I found myself back in Austin a few weekends ago for a quick 24 hour visit, and as always, my must-have meal was an Elizabeth Street Cafe Lemongrass Tofu and Mushroom Banh Mí. Y’all, I could wax poetic about this sandwich. With it’s crusty-on-the-outside but pillowy-inside baguette, pickled veggies, and perfectly spicy tofu, their Banh Mí is one of my all time favorites.
The onset of summer inspires me to escape the routine by trying out new dishes inspired by exotic destinations.
And while I don’t have any epic plans to travel around Vietnam (yet!), this bowl is my current go-to in recreating my favorite sandwich for a quick weeknight dinner that takes me across the world, flavor-wise.
So let’s talk about the components of this bowl. First, the tofu, which IMHO gets a bad rap. Sure we’ve all had our fair share of flavorless and spongy tofu, but when prepared correctly, it’s an incredible blank canvas for carrying flavor and texture. I took a nod from Elizabeth Street Café and sautéed my tofu cubes with lemongrass, giving a subtle floral and ginger flavor.
Letting your tofu get a little golden color while sautéing is key to building the perfect texture!
My favorite ingredient in this Banh Mí bowl is the mushroom. Like tofu, I’ve had a long complicated relationship with mushrooms. As the token vegetarian at a lot of events and gatherings growing up, one of the dinner alternatives I was routinely served was a plate of grilled veggies and a giant portobello mushroom that was nothing short of lackluster. In recent years though, I’ve discovered how amazing mushrooms can be in adding an amazing umami flavor to dishes, and sautéing them with a little soy sauce is all I need to do when preparing them for bowls like this one or for recipes like a spring roll or a breakfast scramble. Plus, I’m sure we’ve all heard of the health benefits of adding mushrooms to our diets.
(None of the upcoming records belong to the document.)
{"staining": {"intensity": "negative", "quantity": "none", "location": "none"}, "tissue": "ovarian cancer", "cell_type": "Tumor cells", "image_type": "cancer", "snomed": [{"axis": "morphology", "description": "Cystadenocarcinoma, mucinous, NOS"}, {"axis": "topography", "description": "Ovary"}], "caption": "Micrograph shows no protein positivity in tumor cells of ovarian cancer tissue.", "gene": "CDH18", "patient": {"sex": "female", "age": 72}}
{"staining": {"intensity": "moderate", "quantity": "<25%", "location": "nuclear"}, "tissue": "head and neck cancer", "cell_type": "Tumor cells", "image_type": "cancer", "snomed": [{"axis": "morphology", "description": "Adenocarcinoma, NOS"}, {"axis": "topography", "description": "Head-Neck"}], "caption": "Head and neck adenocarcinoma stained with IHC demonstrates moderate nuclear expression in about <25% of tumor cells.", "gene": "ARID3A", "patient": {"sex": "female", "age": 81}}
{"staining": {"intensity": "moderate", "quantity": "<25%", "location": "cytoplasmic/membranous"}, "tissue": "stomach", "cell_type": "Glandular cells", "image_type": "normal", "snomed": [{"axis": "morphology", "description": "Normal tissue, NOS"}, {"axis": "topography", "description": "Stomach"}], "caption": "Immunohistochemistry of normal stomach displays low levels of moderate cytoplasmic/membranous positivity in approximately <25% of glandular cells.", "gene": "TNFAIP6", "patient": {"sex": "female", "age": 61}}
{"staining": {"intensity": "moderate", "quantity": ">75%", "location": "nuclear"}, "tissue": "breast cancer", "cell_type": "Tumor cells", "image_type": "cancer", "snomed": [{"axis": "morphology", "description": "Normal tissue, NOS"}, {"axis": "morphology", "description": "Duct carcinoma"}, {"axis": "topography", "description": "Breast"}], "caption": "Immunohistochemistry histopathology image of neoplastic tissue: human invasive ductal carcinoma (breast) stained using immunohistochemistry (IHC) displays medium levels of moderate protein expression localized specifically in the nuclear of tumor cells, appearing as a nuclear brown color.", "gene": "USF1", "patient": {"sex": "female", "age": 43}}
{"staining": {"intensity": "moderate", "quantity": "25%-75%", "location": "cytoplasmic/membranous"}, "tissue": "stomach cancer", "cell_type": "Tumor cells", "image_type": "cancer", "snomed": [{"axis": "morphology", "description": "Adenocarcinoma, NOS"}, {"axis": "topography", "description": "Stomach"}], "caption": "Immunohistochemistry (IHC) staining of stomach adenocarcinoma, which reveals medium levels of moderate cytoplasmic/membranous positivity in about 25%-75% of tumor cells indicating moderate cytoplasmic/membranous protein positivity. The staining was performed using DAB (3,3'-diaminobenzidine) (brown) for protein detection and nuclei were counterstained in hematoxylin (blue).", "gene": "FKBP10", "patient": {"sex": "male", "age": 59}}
Next the pickled veggies. I’m not a pickling pro, though have learned a bit more about the process after reading Joshua McFadden’s cookbook. These veggies are so simple to make with a little quick-pickle – the process involves making a quick brine, pouring it over your veggies of choice (I used carrots and daikon), and then letting it brine. I let mine pickle overnight and it really is the perfect tangy bite to add to this bowl.
The rest is really up to you! I always have rice on hand, so I used that as the base for these bowls, but could also serve everything up over some greens, quinoa, or even just toss everything in a bowl with some broth for a warm soup. Top with some jalapeños for some spice, chop up some cilantro, squeeze over some fresh lime, dollop on some sriracha mayo, the options are all calling your name!
And while nothing will ever replace my ESC Banh Mí, this bowl definitely makes for a great second place.